Extracted data entries
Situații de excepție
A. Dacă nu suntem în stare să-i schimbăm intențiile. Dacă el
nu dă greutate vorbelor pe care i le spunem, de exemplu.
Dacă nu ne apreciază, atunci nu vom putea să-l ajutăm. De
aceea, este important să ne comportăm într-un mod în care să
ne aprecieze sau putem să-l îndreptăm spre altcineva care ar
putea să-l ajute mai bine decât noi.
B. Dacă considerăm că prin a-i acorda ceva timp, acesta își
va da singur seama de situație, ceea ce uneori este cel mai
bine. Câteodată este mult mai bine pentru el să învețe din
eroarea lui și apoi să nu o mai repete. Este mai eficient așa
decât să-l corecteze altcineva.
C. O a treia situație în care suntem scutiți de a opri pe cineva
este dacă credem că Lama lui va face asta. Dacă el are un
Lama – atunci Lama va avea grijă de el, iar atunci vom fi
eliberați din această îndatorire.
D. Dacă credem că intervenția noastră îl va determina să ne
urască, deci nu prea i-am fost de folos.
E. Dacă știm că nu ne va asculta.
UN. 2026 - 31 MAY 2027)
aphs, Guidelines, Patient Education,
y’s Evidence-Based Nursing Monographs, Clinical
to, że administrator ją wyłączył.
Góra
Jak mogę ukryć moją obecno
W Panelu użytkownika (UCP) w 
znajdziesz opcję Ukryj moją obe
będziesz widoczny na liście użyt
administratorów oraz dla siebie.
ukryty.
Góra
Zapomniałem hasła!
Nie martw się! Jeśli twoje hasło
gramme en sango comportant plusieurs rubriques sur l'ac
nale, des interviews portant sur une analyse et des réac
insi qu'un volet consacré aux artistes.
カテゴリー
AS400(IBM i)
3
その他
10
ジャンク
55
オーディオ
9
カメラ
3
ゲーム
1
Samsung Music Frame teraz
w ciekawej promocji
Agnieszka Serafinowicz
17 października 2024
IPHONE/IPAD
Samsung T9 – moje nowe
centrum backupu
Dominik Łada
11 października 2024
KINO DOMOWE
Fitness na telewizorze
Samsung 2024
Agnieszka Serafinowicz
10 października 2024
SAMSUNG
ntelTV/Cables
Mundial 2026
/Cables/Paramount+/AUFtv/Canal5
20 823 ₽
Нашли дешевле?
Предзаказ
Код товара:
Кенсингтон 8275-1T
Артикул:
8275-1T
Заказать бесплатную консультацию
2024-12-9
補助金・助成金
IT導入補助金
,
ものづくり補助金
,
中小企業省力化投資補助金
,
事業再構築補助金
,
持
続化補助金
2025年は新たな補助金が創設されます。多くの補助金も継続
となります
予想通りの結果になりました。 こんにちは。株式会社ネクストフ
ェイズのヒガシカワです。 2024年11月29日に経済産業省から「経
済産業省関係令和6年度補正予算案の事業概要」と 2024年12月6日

> PROBLEM DETAILS
Count the lines in the data above that contain the string "Cables", and reply with that number alone.

> RESULT OF THIS TASK
2